Please reproduce the following records exactly, with nothing omitted.
★ ★ ★ ★ ★ ★ ★
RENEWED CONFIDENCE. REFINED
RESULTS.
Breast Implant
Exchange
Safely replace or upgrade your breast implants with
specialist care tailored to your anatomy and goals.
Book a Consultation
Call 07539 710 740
★ ★ ★ ★ ★ ★ ★
- _Result of this exercise_:
RENEWED CONFIDENCE. REFINED
RESULTS.
Breast Implant
Exchange
Safely replace or upgrade your breast implants with
specialist care tailored to your anatomy and goals.
Book a Consultation
Call 07539 710 740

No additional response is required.